> WORK TASK
Go line by line through the records below. Copy whichever lines contain the string "parked".

:: SOURCE DATA ::

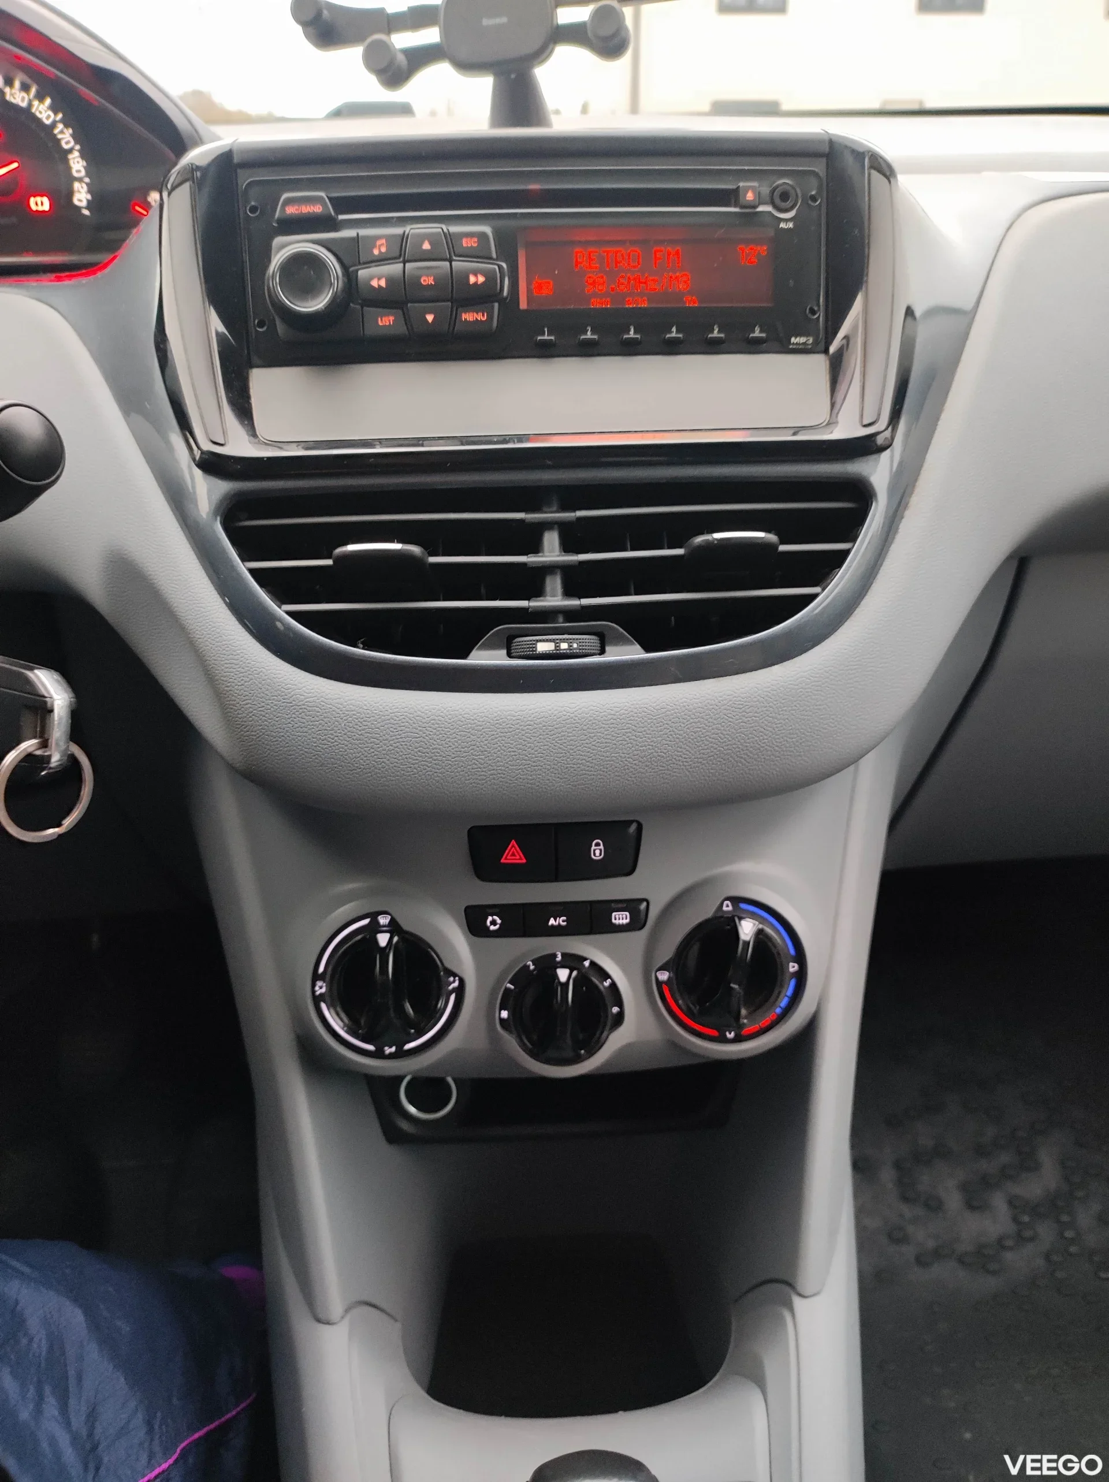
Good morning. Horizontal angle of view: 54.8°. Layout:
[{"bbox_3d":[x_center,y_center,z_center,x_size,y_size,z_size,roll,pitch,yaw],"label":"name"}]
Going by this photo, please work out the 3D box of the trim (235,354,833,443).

:::
:: SOURCE DATA ::

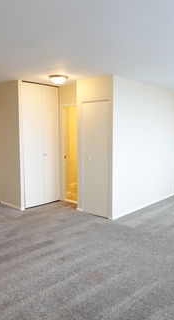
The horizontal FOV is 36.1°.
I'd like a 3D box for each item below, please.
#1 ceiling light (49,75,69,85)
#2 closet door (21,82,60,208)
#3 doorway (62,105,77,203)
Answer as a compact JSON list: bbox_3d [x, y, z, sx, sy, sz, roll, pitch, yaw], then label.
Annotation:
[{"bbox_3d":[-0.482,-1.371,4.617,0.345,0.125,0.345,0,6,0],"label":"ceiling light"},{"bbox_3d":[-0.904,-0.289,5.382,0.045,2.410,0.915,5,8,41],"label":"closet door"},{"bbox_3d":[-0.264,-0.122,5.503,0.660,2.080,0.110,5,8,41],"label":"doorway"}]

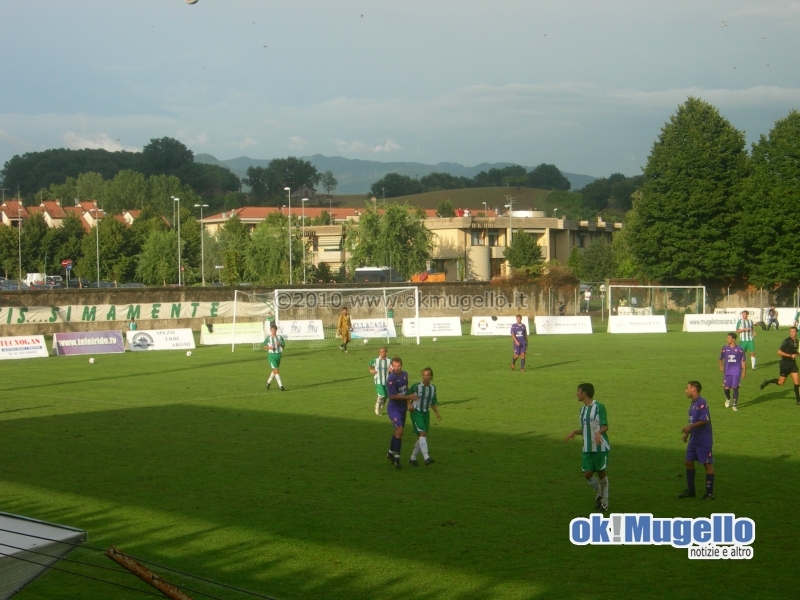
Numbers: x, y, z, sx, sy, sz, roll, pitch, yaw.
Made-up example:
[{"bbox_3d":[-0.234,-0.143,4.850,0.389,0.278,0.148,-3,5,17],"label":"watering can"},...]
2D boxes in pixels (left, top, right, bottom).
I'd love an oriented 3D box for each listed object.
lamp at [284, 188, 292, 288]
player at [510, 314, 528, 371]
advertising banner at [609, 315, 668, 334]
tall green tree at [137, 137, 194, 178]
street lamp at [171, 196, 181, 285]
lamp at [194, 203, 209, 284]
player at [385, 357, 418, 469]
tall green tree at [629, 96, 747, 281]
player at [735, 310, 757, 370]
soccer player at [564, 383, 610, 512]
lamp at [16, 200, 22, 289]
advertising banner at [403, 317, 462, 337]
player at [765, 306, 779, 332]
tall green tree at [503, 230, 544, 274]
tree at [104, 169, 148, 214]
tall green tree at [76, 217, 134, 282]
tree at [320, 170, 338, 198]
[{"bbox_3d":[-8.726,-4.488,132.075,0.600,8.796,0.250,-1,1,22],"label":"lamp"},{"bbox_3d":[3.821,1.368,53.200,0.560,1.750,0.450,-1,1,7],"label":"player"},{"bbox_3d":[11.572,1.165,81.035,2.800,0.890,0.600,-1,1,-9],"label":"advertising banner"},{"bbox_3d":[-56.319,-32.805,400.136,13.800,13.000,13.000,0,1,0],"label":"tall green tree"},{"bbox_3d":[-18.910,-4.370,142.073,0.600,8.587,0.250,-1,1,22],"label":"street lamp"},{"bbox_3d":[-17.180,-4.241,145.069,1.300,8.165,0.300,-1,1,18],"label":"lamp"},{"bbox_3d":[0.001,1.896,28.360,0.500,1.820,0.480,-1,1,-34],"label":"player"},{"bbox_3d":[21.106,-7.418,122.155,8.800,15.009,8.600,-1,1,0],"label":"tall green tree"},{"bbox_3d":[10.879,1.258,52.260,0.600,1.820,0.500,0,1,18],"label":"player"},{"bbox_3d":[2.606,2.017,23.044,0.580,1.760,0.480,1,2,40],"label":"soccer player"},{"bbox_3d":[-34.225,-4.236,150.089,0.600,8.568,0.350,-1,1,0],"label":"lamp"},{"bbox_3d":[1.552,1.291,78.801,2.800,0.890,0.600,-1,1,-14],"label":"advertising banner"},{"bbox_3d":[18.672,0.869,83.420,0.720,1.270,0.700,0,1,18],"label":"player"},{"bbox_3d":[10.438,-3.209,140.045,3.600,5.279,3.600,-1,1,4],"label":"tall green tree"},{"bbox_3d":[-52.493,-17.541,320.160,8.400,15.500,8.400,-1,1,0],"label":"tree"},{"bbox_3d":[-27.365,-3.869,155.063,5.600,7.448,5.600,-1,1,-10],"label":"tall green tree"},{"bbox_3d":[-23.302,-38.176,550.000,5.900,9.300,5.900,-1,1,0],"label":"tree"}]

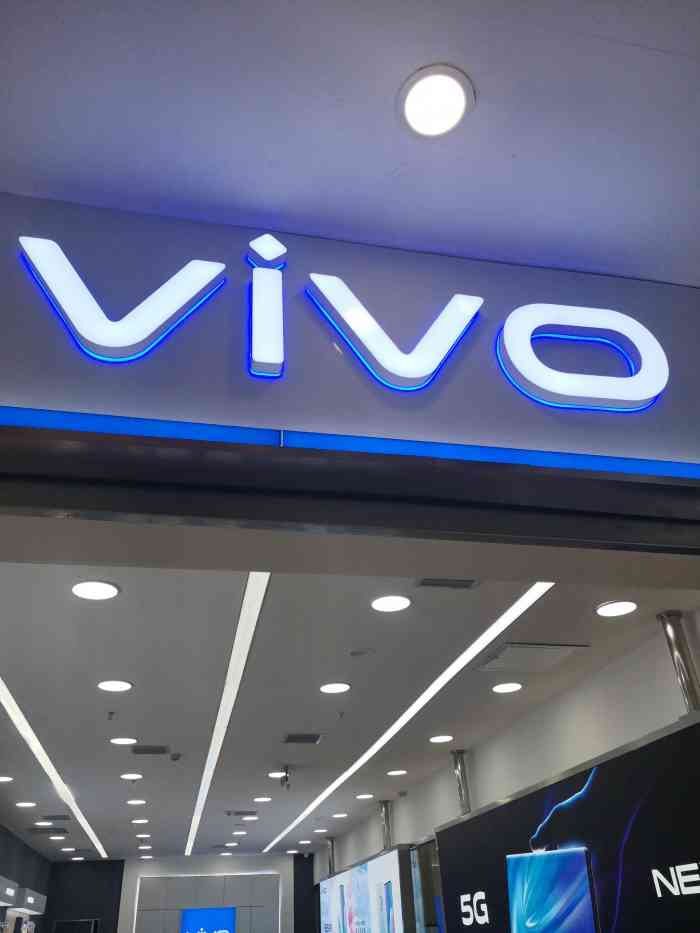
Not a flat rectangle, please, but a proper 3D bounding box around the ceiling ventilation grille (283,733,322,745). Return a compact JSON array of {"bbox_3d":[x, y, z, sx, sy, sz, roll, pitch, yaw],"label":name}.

:::
:: SOURCE DATA ::

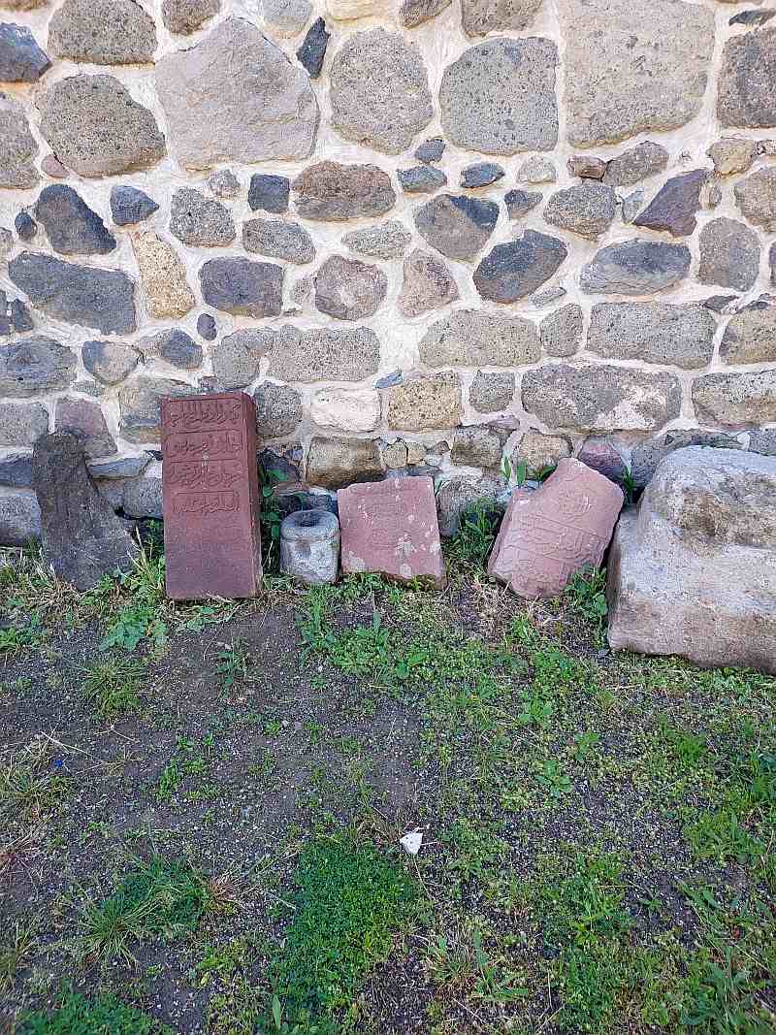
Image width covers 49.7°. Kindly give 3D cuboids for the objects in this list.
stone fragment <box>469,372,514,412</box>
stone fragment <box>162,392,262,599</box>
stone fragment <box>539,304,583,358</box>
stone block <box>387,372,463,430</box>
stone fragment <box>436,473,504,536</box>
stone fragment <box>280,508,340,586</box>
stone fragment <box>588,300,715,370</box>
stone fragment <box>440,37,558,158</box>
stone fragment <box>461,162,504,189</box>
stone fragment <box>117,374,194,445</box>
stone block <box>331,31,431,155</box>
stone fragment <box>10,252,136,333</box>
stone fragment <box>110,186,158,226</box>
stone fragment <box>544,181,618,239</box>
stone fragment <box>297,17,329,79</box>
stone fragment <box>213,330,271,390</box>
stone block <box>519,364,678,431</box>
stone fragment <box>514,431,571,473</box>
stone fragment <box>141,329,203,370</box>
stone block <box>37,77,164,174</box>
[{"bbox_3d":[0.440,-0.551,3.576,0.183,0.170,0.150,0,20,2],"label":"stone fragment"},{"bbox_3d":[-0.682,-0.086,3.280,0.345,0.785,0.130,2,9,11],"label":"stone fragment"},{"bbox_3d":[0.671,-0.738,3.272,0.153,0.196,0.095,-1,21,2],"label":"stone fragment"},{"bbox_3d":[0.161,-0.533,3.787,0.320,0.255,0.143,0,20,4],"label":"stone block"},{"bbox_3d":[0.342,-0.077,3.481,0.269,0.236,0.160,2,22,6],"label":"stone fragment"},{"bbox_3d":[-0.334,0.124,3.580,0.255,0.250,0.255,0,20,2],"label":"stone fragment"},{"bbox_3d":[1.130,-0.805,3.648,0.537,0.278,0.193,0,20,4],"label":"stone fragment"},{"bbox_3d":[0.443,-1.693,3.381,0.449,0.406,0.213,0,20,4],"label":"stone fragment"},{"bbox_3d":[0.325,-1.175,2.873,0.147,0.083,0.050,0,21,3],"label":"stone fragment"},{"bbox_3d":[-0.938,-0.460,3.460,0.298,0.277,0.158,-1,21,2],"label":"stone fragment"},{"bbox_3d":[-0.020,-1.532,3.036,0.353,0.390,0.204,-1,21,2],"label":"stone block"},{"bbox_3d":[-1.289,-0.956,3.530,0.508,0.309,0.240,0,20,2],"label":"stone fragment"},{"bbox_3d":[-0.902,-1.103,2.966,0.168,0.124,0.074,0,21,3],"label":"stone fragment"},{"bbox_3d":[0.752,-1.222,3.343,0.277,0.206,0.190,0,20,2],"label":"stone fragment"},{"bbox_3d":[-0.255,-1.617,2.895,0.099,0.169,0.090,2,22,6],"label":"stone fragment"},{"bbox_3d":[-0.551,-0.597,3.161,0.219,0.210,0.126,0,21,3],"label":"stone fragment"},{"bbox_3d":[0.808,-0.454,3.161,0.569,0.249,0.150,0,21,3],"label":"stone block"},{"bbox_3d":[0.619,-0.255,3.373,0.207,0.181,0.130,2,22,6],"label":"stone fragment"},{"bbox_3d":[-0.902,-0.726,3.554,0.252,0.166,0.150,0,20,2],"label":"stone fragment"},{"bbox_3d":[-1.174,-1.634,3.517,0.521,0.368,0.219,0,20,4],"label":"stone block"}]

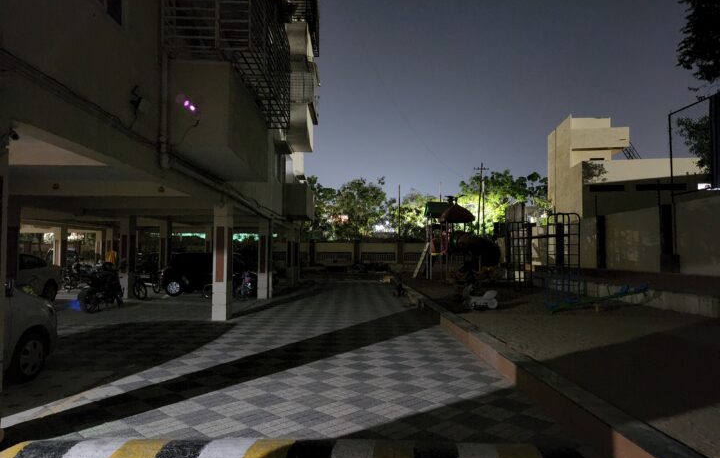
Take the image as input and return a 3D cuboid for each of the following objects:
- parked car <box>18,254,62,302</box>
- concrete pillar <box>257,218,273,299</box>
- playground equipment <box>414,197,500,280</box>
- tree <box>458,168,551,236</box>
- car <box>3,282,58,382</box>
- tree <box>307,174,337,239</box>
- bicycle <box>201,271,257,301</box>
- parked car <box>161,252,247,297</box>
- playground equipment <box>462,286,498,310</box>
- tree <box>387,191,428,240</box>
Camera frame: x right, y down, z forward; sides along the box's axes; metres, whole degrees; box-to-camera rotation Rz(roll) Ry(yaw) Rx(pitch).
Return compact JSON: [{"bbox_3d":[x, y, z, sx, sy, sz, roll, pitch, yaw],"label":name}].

:::

> TASK OUTPUT
- parked car <box>18,254,62,302</box>
- parked car <box>161,252,247,297</box>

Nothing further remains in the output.